Mientras parte en dos un meteorito, para mostrarnos la pureza de su interior sideral (de ahí derivará tal vez la terminología siderúrgica), Germán explica que antes de que los antiguos conocieran técnicas para sacar el metal de minerales férricos, los herreros sólo disponían de meteoritos que encontraban. Como los cuchillos y las armas de hierro que hacían eran más resistentes que las de bronce, que era lo previo, el oficio se convirtió en algo mágico y secreto y los herreros «vivían muy bien».

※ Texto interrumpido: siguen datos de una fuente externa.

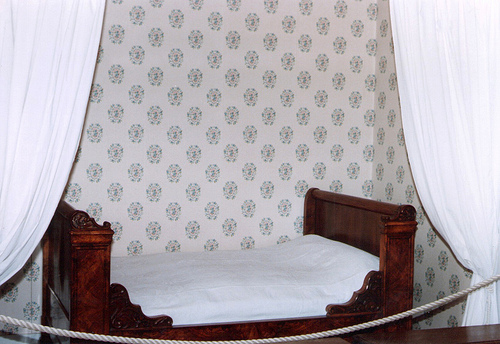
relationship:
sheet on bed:
[108, 260, 340, 309] [41, 188, 416, 340]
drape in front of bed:
[392, 4, 484, 319] [42, 157, 425, 342]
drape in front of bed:
[0, 8, 103, 251] [42, 157, 425, 342]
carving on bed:
[337, 284, 387, 314] [41, 188, 416, 340]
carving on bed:
[109, 289, 152, 331] [41, 188, 416, 340]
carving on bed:
[67, 206, 99, 235] [41, 188, 416, 340]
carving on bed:
[389, 201, 423, 222] [41, 188, 416, 340]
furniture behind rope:
[42, 203, 492, 288] [306, 296, 488, 340]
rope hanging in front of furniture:
[1, 279, 499, 343] [36, 186, 417, 343]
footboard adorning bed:
[36, 198, 131, 331] [41, 188, 416, 340]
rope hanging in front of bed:
[1, 272, 499, 340] [41, 188, 416, 340]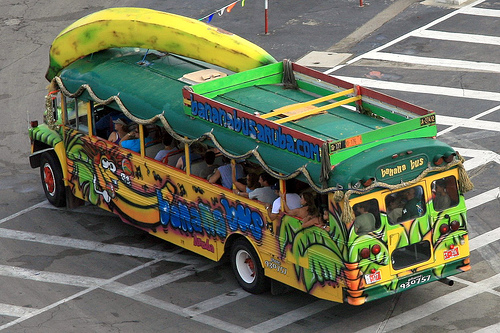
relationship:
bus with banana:
[30, 5, 472, 309] [46, 8, 280, 83]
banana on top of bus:
[46, 8, 280, 83] [30, 5, 472, 309]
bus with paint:
[30, 5, 472, 309] [39, 125, 466, 305]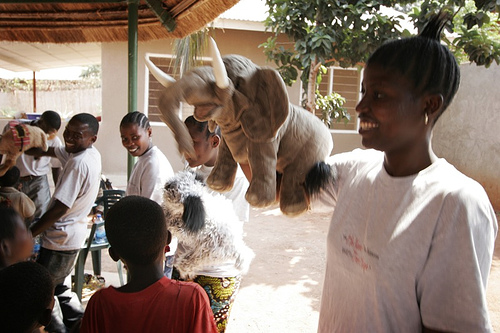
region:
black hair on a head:
[366, 31, 466, 86]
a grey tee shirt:
[293, 171, 463, 321]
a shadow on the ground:
[225, 208, 328, 316]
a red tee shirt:
[66, 277, 254, 332]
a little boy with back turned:
[66, 181, 236, 331]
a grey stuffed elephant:
[128, 51, 337, 225]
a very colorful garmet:
[178, 270, 235, 330]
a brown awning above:
[1, 4, 245, 46]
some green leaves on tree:
[256, 1, 497, 54]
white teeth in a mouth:
[346, 109, 389, 136]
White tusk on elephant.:
[195, 41, 242, 124]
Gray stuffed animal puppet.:
[158, 90, 295, 193]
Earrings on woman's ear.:
[418, 105, 443, 154]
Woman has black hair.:
[394, 38, 449, 82]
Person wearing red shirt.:
[107, 286, 194, 328]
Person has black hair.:
[120, 106, 165, 153]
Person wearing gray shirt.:
[127, 157, 168, 204]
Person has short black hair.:
[72, 100, 107, 167]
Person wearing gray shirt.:
[34, 175, 106, 285]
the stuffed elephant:
[143, 36, 335, 216]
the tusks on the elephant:
[145, 37, 229, 87]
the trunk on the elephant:
[155, 68, 200, 158]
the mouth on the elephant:
[187, 96, 222, 123]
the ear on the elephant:
[239, 64, 290, 143]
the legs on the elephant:
[206, 133, 313, 215]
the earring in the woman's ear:
[424, 113, 429, 125]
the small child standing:
[80, 194, 219, 331]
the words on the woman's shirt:
[342, 231, 379, 273]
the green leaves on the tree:
[256, 1, 498, 134]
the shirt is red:
[92, 276, 217, 331]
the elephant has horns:
[141, 41, 341, 197]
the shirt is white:
[321, 155, 496, 330]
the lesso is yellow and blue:
[205, 275, 250, 330]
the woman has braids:
[116, 105, 166, 177]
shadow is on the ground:
[257, 216, 299, 282]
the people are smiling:
[25, 100, 180, 197]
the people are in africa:
[0, 0, 475, 322]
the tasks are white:
[136, 39, 228, 103]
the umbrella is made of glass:
[6, 2, 210, 46]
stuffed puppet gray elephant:
[157, 37, 336, 222]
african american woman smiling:
[333, 33, 470, 329]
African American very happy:
[108, 103, 171, 214]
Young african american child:
[81, 192, 196, 329]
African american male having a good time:
[0, 108, 102, 300]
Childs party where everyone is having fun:
[1, 105, 206, 331]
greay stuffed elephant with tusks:
[133, 33, 340, 217]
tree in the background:
[261, 1, 358, 86]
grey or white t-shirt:
[323, 160, 487, 331]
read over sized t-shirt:
[76, 280, 221, 331]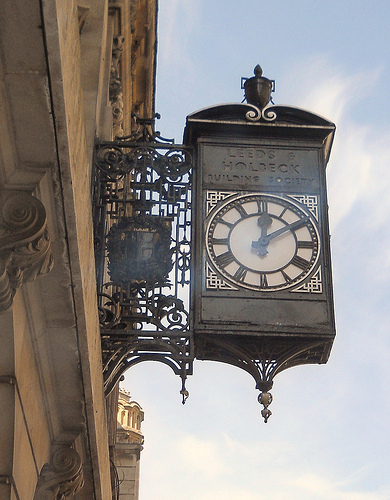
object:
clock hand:
[258, 214, 311, 245]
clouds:
[119, 12, 390, 431]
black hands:
[252, 211, 274, 256]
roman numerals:
[234, 266, 247, 283]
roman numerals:
[217, 250, 235, 268]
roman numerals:
[218, 217, 233, 228]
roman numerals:
[234, 203, 248, 218]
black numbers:
[257, 199, 268, 212]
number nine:
[213, 238, 229, 245]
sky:
[121, 0, 388, 499]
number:
[279, 206, 289, 217]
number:
[290, 219, 307, 230]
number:
[298, 240, 314, 248]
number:
[291, 255, 309, 269]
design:
[32, 430, 86, 498]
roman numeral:
[217, 251, 234, 269]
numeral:
[281, 270, 292, 282]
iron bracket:
[93, 111, 195, 398]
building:
[3, 0, 336, 500]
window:
[110, 40, 154, 109]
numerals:
[260, 273, 268, 287]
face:
[205, 190, 322, 294]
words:
[208, 149, 311, 185]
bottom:
[192, 329, 336, 423]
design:
[201, 188, 327, 301]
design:
[245, 103, 277, 122]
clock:
[202, 189, 326, 301]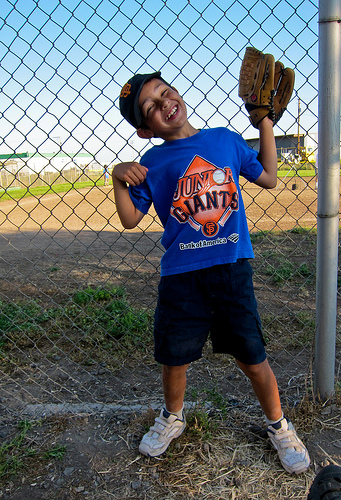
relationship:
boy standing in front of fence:
[111, 47, 311, 473] [0, 0, 340, 415]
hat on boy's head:
[219, 34, 271, 107] [118, 71, 185, 139]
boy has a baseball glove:
[111, 47, 311, 477] [241, 46, 297, 131]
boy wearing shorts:
[111, 47, 311, 473] [153, 257, 266, 365]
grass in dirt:
[5, 415, 83, 494] [13, 414, 137, 486]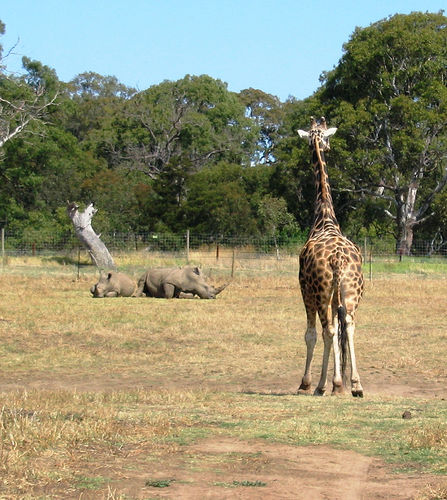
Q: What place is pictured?
A: It is a field.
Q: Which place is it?
A: It is a field.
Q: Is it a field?
A: Yes, it is a field.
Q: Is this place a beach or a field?
A: It is a field.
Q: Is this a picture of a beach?
A: No, the picture is showing a field.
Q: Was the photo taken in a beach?
A: No, the picture was taken in a field.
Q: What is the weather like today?
A: It is clear.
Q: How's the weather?
A: It is clear.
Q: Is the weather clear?
A: Yes, it is clear.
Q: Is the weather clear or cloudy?
A: It is clear.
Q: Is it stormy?
A: No, it is clear.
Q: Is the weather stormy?
A: No, it is clear.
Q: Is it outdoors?
A: Yes, it is outdoors.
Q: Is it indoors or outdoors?
A: It is outdoors.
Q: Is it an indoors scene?
A: No, it is outdoors.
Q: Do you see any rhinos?
A: Yes, there is a rhino.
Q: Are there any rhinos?
A: Yes, there is a rhino.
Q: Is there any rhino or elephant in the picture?
A: Yes, there is a rhino.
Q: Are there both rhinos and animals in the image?
A: Yes, there are both a rhino and an animal.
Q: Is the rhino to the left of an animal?
A: Yes, the rhino is to the left of an animal.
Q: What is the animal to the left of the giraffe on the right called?
A: The animal is a rhino.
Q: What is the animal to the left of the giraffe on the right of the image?
A: The animal is a rhino.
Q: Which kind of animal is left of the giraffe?
A: The animal is a rhino.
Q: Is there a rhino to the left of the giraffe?
A: Yes, there is a rhino to the left of the giraffe.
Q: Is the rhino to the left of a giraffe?
A: Yes, the rhino is to the left of a giraffe.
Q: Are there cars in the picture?
A: No, there are no cars.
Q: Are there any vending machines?
A: No, there are no vending machines.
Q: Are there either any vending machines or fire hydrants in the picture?
A: No, there are no vending machines or fire hydrants.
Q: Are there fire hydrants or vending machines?
A: No, there are no vending machines or fire hydrants.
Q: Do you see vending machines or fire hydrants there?
A: No, there are no vending machines or fire hydrants.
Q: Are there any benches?
A: No, there are no benches.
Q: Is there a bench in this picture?
A: No, there are no benches.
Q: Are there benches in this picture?
A: No, there are no benches.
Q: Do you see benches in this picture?
A: No, there are no benches.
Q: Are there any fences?
A: Yes, there is a fence.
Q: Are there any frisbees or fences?
A: Yes, there is a fence.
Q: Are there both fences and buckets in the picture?
A: No, there is a fence but no buckets.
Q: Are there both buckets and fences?
A: No, there is a fence but no buckets.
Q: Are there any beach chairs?
A: No, there are no beach chairs.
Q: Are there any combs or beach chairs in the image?
A: No, there are no beach chairs or combs.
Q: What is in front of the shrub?
A: The fence is in front of the shrub.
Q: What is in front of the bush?
A: The fence is in front of the shrub.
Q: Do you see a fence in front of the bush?
A: Yes, there is a fence in front of the bush.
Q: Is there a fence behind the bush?
A: No, the fence is in front of the bush.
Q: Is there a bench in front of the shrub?
A: No, there is a fence in front of the shrub.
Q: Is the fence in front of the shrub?
A: Yes, the fence is in front of the shrub.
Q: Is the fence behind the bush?
A: No, the fence is in front of the bush.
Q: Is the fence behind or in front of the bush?
A: The fence is in front of the bush.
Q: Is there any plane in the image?
A: No, there are no airplanes.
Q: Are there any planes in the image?
A: No, there are no planes.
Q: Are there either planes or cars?
A: No, there are no planes or cars.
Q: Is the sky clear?
A: Yes, the sky is clear.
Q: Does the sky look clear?
A: Yes, the sky is clear.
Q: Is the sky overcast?
A: No, the sky is clear.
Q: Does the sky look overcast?
A: No, the sky is clear.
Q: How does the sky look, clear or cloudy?
A: The sky is clear.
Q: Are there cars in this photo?
A: No, there are no cars.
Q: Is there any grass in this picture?
A: Yes, there is grass.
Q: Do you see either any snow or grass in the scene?
A: Yes, there is grass.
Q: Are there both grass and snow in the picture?
A: No, there is grass but no snow.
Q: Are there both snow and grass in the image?
A: No, there is grass but no snow.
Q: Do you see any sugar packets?
A: No, there are no sugar packets.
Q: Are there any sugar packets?
A: No, there are no sugar packets.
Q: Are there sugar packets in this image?
A: No, there are no sugar packets.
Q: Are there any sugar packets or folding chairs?
A: No, there are no sugar packets or folding chairs.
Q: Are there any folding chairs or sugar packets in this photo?
A: No, there are no sugar packets or folding chairs.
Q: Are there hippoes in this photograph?
A: Yes, there is a hippo.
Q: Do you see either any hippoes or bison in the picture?
A: Yes, there is a hippo.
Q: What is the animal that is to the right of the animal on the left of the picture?
A: The animal is a hippo.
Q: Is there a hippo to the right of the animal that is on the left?
A: Yes, there is a hippo to the right of the animal.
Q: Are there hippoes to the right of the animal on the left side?
A: Yes, there is a hippo to the right of the animal.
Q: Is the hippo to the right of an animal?
A: Yes, the hippo is to the right of an animal.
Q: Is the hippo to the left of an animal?
A: Yes, the hippo is to the left of an animal.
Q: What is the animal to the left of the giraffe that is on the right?
A: The animal is a hippo.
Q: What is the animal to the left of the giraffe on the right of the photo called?
A: The animal is a hippo.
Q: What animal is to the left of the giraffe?
A: The animal is a hippo.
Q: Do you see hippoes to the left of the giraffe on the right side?
A: Yes, there is a hippo to the left of the giraffe.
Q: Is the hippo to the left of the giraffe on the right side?
A: Yes, the hippo is to the left of the giraffe.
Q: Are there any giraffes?
A: Yes, there is a giraffe.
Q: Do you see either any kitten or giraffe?
A: Yes, there is a giraffe.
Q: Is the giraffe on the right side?
A: Yes, the giraffe is on the right of the image.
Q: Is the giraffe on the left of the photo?
A: No, the giraffe is on the right of the image.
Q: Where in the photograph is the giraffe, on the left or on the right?
A: The giraffe is on the right of the image.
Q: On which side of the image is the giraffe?
A: The giraffe is on the right of the image.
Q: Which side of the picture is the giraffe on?
A: The giraffe is on the right of the image.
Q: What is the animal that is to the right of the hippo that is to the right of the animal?
A: The animal is a giraffe.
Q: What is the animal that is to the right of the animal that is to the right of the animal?
A: The animal is a giraffe.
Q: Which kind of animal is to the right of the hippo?
A: The animal is a giraffe.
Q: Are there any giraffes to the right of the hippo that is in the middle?
A: Yes, there is a giraffe to the right of the hippo.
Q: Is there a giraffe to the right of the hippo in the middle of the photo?
A: Yes, there is a giraffe to the right of the hippo.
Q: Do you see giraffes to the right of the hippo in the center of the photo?
A: Yes, there is a giraffe to the right of the hippo.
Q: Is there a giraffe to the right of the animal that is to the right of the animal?
A: Yes, there is a giraffe to the right of the hippo.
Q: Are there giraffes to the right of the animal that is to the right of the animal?
A: Yes, there is a giraffe to the right of the hippo.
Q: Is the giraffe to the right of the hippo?
A: Yes, the giraffe is to the right of the hippo.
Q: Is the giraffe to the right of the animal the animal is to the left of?
A: Yes, the giraffe is to the right of the hippo.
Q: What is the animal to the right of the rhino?
A: The animal is a giraffe.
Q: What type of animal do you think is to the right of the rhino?
A: The animal is a giraffe.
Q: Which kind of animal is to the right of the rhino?
A: The animal is a giraffe.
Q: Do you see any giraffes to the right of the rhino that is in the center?
A: Yes, there is a giraffe to the right of the rhino.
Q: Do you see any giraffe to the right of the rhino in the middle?
A: Yes, there is a giraffe to the right of the rhino.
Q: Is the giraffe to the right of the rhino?
A: Yes, the giraffe is to the right of the rhino.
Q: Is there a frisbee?
A: No, there are no frisbees.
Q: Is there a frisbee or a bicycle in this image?
A: No, there are no frisbees or bicycles.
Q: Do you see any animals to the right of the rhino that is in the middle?
A: Yes, there is an animal to the right of the rhino.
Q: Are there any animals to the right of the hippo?
A: Yes, there is an animal to the right of the hippo.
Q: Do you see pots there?
A: No, there are no pots.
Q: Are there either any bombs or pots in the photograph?
A: No, there are no pots or bombs.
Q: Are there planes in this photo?
A: No, there are no planes.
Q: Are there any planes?
A: No, there are no planes.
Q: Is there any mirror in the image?
A: No, there are no mirrors.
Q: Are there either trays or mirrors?
A: No, there are no mirrors or trays.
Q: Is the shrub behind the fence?
A: Yes, the shrub is behind the fence.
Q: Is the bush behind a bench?
A: No, the bush is behind the fence.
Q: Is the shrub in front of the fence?
A: No, the shrub is behind the fence.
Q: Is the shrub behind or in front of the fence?
A: The shrub is behind the fence.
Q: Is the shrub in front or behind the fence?
A: The shrub is behind the fence.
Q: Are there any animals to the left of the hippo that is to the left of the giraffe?
A: Yes, there is an animal to the left of the hippo.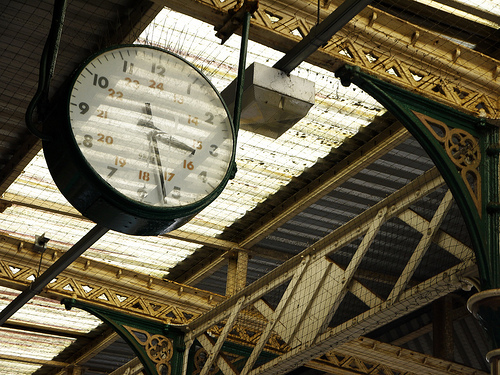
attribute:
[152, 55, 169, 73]
number — small, black, brown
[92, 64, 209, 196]
clock — hanging, spikes, analog, round, long, white, large, black, small, indicating, reflection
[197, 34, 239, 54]
light — fixture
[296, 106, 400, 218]
roof — brown, beautiful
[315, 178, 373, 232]
surface — meshed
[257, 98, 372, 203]
sheet — transparent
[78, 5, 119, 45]
patch — grey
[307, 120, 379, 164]
decoraction — brown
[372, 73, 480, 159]
rod — long, black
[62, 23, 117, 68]
ceiling — grey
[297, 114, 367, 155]
window — glass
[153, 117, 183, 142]
tick — black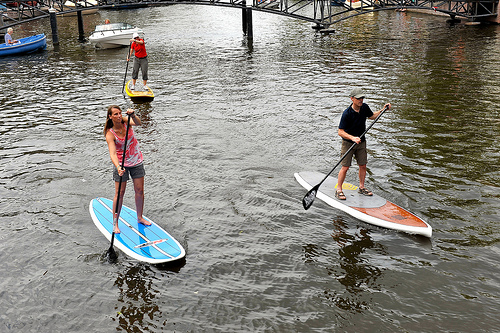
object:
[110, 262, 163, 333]
reflection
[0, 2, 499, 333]
water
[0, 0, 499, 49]
bridge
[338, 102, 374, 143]
t-shirt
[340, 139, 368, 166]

Cuando aún no podía saber nada de eso, a los cinco años, su padre le regaló un día una espada de plástico que marcó «mi afición por las armas blancas; nada de balas y tiros; mis amigos iban con pistolas y rifles de juguete y yo con espadas y flechas». Pero no fue hasta sus 20 años cuando probó suerte con el acero. Ocurrió en Sot de Chera, en un almacén familiar, y se aficionó tanto que se vio obligado a estudiar metalurgia en el centro de AIME en el Parque Tecnológico de Valencia, y a perfeccionar conocimientos con amigos de toda España e indagando por internet.

Un cuchillo cualquiera de los que hace puede tener 20, 40, 50 hojas de sierra o láminas de cualquier tipo superpuestas. Caldeadas y martilleadas miles de veces hasta reducir el grosor a unos pocos milímetros. Casi siempre se trata de material reciclado, pero el resultado es espectacular. Al limpiar y afilar surgen, como dibujadas adrede, filigranas geométricas que denotan las entrañas de sus múltiples capas. Nos enseña una pieza con 365. Empieza juntando 10 o 12, las apelmaza hasta adelgazarlas, y conforme se va alargando la pieza con los golpes, la dobla sobre sí misma, y así una y otra vez. El producto es bello e irrepetible, cada pieza es única, muy resistente, durísima y con cierta elasticidad para que no rompa.

No extraña, pues, que le hagan encargos famosos cocineros que quieren tener cuchillos especiales y personalizados para cada uno de sus cometidos, y coleccionistas de toda España y de otros países. En ocasiones le piden reproducciones de piezas antiguas que están documentadas, otras son imaginadas, y le envían dibujos y planos a escala. A veces el pedido incluye incrustaciones de metales preciosos y de esta parte de orfebrería se ocupa su mujer, Teresa Navarro.